When I was in high school, my parents laid down a few ground rules about exactly how “liberating” my teenage emancipation was going to be. No driving without an adult in the car past dark, no staying out past 11 p.m., and no, absolutely no, drinking.
Well, it turns out Mom and Dad were on to something (don’t you hate it when that happens?). A new study by researchers at the University of Minnesota found that teens who drink under their parents’ supervision — the occasional sip at dinner or during holidays — are more likely to become problem drinkers a few years later than those whose parents, like mine, adopted a zero-tolerance policy.
When it comes to underage drinking, there are two schools of thought. Some are convinced that teens are too young and inexperienced to handle alcohol, and not ready to make decisions about how much is too much or how to drink responsibly.

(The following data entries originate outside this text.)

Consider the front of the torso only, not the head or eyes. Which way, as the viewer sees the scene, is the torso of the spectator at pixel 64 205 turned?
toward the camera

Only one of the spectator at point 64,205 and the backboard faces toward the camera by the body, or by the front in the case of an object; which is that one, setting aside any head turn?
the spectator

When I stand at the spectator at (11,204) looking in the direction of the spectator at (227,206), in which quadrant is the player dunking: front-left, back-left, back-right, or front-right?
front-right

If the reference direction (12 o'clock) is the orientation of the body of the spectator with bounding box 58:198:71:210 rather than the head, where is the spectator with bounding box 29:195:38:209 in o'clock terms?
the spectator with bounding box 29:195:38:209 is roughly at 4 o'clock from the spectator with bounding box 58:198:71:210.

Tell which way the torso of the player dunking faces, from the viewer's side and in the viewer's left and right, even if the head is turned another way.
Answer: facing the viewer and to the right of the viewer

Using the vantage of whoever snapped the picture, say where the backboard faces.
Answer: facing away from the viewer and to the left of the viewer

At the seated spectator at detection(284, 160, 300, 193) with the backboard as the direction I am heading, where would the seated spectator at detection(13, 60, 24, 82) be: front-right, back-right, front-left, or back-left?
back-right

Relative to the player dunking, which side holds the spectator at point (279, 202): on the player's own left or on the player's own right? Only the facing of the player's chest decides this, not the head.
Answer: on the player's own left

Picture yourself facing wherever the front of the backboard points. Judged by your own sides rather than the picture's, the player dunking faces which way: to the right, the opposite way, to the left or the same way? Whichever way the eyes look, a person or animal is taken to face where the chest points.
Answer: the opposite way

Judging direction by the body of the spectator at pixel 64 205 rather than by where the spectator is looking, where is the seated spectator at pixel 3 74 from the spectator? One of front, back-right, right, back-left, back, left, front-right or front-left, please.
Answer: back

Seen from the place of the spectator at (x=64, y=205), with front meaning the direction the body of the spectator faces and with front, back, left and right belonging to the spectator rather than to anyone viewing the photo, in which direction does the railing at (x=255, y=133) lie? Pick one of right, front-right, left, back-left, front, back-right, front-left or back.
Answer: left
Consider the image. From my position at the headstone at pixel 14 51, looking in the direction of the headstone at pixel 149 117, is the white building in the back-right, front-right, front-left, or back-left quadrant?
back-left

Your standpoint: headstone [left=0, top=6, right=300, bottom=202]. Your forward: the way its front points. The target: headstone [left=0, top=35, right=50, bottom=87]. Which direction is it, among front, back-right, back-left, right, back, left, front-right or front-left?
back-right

Then there are those who point to cultures where alcohol isn’t so taboo for adolescents, where adults allow their children to drink a little in their presence, and where alcoholism rates are no different from those in countries where underage drinking is illegal. By incorporating alcohol into youngsters’ lives from an early age, and not making it a forbidden fruit, they argue, teens are less likely to abuse it as adults.

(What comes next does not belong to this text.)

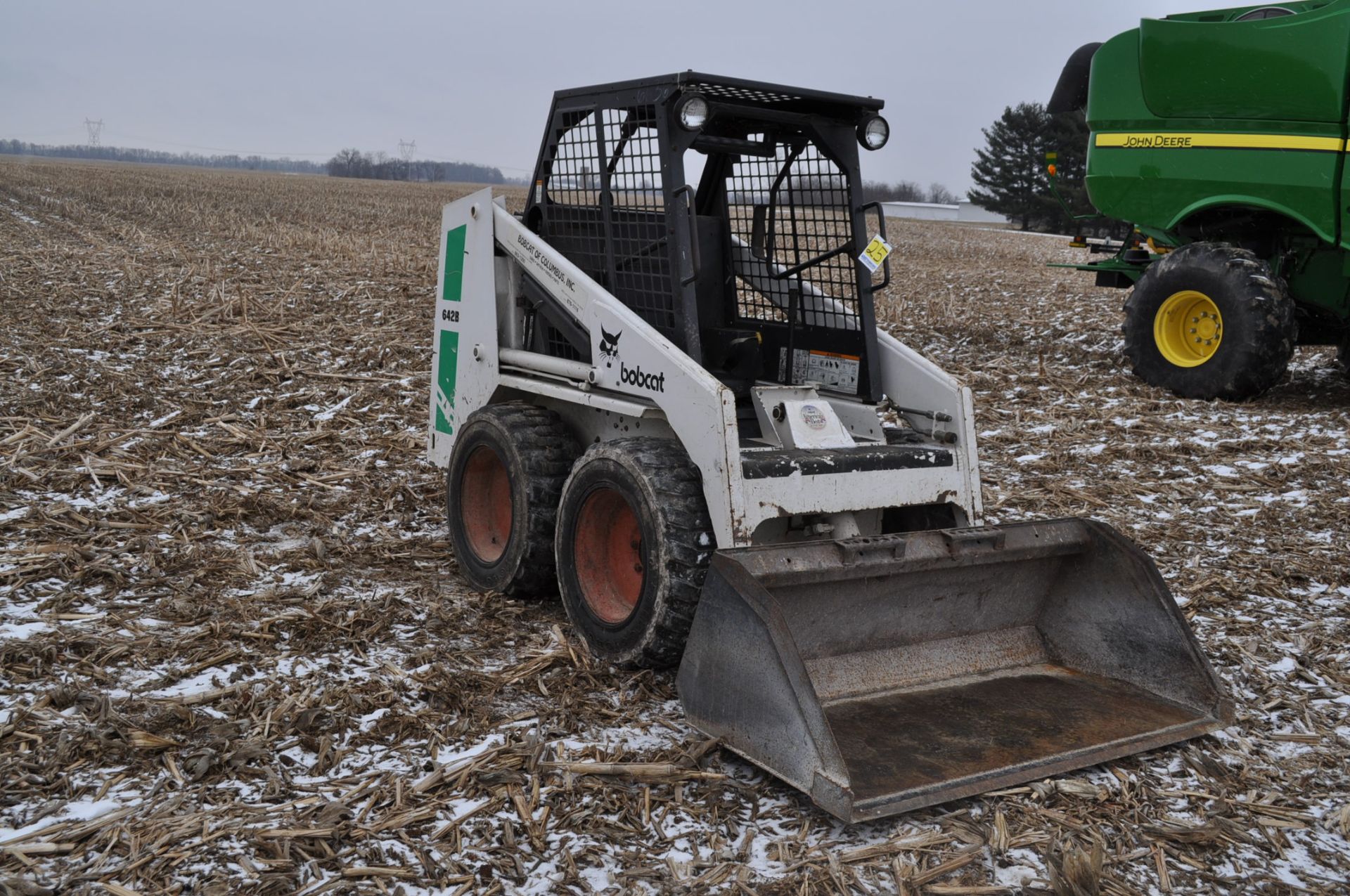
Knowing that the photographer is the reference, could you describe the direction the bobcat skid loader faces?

Turns out that may not be the case. Barbara McMorris, lead author of the study published in the Journal of Studies on Alcohol and Drugs, compared seventh graders from the U.S., which prohibits underage drinking, and Australia, where adult-supervised drinking for teens is allowed. By the ninth grade, 36% of the Australian teens had problems with binge drinking or other alcohol-related issues such as getting in fights and having blackouts, while only 21% of the American adolescents did. In fact, regardless of where they lived, youngsters who drank in front of adults were more likely to have drinking problems several years later than those who abstained.
“Our main message is that adults really do need to pay attention to what they are allowing their kids to do, and what they are giving them permission to do in their presence,” says McMorris. “Actions speak louder than words.”
What’s happening, says McMorris, is that instead of incorporating responsible habits by drinking with their parents, teens, being teens, are more likely to think they are mature enough to handle any situation involving alcohol. “If a parent or adult introduces a child to alcohol, it sends a message about how to drink in that type of social setting,” she says. “But that message doesn’t translate to the unsupervised setting, so teens won’t necessarily know how to cut themselves off after one drink when they are out with friends. There isn’t a carryover effect.”
That’s the revelation of McMorris’s study, and it contradicts the intuitive sense that watching parents drink responsibly at dinner must send some message about moderation to teens about how to use alcohol. Instead, in the teen’s mind, adult supervised drinking may be interpreted in almost the opposite way, as a license to imbibe. “As adults, we send a pretty clear message when we are permissive about the type of behavior we allow to happen right in front of us,” says McMorris. “We say that it’s okay to drink.”
Setting limits by making it clear that adolescents are too young for alcohol may help teens to learn how to avoid drinking while underage, and develop more responsible drinking habits as adults. Mom and Dad may have known what they were doing after all.